_Required action_
Filter the data for lines with the word "Descrizione", then copy every line so identified.

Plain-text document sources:

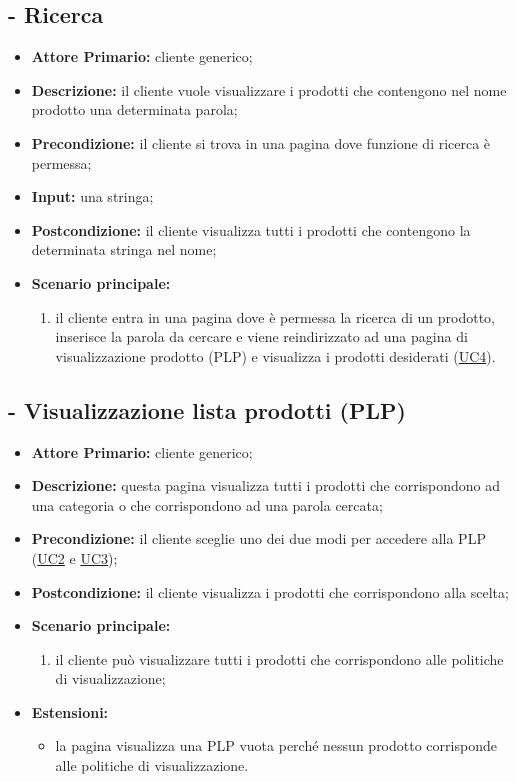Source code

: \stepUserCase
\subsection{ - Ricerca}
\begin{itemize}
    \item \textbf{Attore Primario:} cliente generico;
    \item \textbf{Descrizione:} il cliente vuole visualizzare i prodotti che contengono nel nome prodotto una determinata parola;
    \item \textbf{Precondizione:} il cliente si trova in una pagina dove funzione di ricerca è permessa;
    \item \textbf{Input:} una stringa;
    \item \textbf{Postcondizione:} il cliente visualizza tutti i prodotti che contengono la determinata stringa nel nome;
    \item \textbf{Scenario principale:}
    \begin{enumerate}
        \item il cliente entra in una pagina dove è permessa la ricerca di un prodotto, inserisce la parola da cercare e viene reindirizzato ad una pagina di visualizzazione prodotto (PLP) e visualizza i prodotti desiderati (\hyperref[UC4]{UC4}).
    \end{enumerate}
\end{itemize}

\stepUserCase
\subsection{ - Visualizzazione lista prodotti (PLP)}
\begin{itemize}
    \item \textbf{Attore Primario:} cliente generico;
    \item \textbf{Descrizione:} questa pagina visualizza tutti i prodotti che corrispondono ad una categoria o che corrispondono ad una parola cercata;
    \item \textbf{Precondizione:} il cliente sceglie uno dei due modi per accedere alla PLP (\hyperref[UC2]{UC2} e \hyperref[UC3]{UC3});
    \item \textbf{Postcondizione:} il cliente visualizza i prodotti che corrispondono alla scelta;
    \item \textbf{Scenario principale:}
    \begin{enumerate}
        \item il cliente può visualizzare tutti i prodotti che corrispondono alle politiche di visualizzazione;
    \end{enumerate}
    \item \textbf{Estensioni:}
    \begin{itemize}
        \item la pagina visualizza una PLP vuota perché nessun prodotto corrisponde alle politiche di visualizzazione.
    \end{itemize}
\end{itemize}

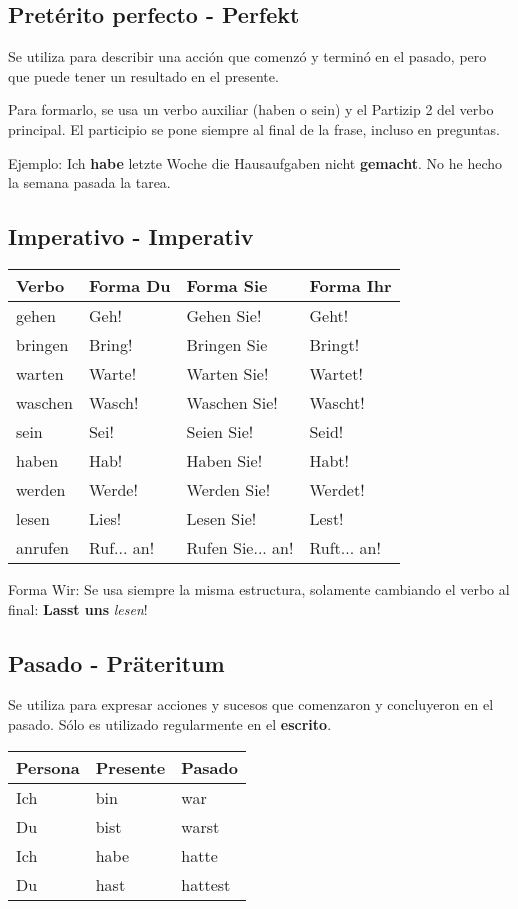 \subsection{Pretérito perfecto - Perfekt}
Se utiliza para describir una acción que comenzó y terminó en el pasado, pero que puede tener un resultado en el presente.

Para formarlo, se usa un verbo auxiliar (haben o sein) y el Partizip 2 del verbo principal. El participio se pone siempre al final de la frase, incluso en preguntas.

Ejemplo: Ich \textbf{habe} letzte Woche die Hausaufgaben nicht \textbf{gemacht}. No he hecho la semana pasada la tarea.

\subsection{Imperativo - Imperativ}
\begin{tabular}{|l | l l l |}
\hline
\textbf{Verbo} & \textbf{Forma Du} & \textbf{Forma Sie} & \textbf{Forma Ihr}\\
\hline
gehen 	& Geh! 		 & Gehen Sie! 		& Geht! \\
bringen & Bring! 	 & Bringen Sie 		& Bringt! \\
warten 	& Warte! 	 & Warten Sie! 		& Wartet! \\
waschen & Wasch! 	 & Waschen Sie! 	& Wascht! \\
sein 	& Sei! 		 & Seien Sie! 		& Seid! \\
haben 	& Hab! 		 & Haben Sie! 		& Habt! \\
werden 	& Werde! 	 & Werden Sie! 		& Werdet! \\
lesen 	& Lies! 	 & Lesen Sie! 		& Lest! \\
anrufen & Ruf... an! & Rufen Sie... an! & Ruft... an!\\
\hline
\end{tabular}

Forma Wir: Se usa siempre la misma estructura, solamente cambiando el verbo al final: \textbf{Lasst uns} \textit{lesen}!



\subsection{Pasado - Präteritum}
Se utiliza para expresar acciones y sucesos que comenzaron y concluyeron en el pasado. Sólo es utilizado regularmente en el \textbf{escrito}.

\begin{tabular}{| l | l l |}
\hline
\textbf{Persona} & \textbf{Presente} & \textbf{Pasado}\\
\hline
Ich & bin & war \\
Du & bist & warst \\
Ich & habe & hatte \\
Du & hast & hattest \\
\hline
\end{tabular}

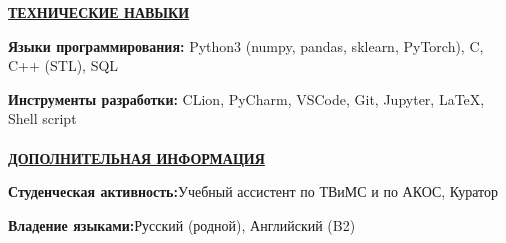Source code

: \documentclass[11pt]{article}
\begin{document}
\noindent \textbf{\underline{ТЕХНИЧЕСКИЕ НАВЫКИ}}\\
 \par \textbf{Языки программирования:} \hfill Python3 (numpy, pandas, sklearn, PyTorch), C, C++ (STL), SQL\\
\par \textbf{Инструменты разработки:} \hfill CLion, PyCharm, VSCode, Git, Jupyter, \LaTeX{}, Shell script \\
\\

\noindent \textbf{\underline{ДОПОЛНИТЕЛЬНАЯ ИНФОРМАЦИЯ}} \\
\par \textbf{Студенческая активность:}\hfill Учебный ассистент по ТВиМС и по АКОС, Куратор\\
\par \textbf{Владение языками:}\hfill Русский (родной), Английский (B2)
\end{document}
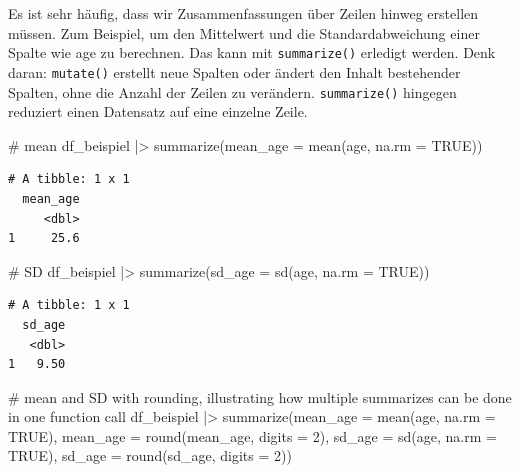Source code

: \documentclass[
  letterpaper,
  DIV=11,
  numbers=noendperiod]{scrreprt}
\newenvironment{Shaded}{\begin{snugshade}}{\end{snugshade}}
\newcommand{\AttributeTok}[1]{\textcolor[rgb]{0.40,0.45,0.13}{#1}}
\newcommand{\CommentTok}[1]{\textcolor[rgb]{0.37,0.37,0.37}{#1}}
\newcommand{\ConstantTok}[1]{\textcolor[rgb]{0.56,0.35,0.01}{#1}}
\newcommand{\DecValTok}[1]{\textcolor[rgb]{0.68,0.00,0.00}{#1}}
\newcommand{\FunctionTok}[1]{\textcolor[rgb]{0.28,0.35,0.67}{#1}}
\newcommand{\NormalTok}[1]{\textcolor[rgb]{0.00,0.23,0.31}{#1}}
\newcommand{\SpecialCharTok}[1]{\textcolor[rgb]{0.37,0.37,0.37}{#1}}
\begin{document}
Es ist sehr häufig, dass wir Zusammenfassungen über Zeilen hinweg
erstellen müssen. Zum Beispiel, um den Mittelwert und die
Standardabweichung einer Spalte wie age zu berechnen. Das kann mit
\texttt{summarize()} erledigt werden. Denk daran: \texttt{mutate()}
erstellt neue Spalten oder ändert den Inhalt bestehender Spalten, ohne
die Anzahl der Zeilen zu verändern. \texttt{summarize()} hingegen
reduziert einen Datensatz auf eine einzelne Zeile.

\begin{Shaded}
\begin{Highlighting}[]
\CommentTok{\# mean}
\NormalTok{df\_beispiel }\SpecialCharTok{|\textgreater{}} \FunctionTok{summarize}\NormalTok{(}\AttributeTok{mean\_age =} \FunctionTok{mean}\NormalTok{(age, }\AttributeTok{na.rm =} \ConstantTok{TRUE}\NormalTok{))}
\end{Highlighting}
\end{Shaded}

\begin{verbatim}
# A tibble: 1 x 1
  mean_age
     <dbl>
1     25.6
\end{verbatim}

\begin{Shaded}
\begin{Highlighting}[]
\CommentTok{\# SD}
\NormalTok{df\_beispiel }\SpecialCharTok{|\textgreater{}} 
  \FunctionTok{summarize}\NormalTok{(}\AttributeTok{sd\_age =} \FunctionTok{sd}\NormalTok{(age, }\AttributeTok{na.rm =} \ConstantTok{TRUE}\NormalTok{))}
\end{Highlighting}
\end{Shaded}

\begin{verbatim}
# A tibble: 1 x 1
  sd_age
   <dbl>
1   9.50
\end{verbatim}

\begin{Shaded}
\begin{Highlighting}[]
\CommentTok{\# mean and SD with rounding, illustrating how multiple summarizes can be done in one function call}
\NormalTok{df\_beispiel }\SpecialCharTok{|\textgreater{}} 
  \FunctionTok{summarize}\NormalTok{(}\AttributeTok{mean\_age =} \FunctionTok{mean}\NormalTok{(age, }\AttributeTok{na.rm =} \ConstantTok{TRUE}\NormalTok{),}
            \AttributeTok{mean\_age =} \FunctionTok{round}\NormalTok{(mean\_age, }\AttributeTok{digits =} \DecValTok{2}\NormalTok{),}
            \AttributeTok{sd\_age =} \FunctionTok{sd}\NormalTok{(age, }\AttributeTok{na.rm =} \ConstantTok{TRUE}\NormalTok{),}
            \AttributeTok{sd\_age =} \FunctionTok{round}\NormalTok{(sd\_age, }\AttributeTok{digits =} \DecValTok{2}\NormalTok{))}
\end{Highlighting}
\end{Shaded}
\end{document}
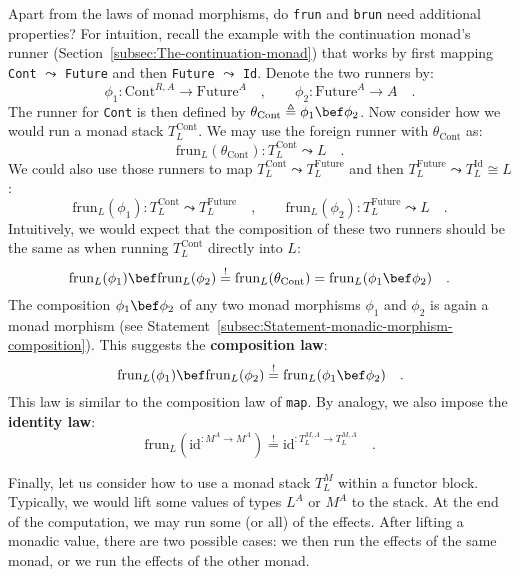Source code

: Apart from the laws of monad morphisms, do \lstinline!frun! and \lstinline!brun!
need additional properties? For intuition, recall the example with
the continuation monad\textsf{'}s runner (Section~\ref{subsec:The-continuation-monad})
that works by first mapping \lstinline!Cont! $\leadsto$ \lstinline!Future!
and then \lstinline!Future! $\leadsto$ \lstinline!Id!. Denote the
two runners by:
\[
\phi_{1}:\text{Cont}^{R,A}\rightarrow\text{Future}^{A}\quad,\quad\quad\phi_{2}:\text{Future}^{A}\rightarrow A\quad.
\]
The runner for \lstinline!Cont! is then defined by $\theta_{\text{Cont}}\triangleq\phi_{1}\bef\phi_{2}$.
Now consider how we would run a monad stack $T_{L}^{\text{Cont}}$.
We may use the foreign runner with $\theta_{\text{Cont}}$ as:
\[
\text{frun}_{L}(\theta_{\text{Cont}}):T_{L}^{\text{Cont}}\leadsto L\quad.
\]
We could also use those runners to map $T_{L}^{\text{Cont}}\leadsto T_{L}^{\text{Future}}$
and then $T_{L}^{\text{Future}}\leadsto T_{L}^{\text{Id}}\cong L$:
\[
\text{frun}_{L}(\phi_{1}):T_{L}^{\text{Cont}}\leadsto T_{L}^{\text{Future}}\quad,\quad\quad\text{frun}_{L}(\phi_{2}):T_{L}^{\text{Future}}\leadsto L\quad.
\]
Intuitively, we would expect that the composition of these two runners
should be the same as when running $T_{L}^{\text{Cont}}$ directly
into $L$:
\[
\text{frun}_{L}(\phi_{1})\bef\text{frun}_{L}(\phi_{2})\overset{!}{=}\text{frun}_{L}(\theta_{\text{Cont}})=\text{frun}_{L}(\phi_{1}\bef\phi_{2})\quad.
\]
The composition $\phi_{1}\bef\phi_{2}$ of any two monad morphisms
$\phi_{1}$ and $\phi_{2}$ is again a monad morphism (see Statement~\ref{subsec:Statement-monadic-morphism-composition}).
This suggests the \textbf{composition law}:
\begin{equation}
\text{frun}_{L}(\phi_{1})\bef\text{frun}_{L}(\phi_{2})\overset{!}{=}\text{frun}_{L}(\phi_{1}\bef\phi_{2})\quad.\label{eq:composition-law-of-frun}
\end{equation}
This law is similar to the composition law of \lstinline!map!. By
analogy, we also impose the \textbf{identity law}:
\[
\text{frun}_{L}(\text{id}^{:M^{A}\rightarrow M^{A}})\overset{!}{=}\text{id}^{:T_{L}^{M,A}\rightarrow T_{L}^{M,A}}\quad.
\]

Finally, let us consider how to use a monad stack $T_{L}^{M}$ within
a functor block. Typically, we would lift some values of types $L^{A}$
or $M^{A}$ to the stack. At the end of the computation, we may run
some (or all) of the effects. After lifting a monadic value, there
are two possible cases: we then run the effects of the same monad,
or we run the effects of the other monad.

_Task output_
    \item \textbf{Descrizione:} il cliente vuole visualizzare i prodotti che contengono nel nome prodotto una determinata parola;
    \item \textbf{Descrizione:} questa pagina visualizza tutti i prodotti che corrispondono ad una categoria o che corrispondono ad una parola cercata;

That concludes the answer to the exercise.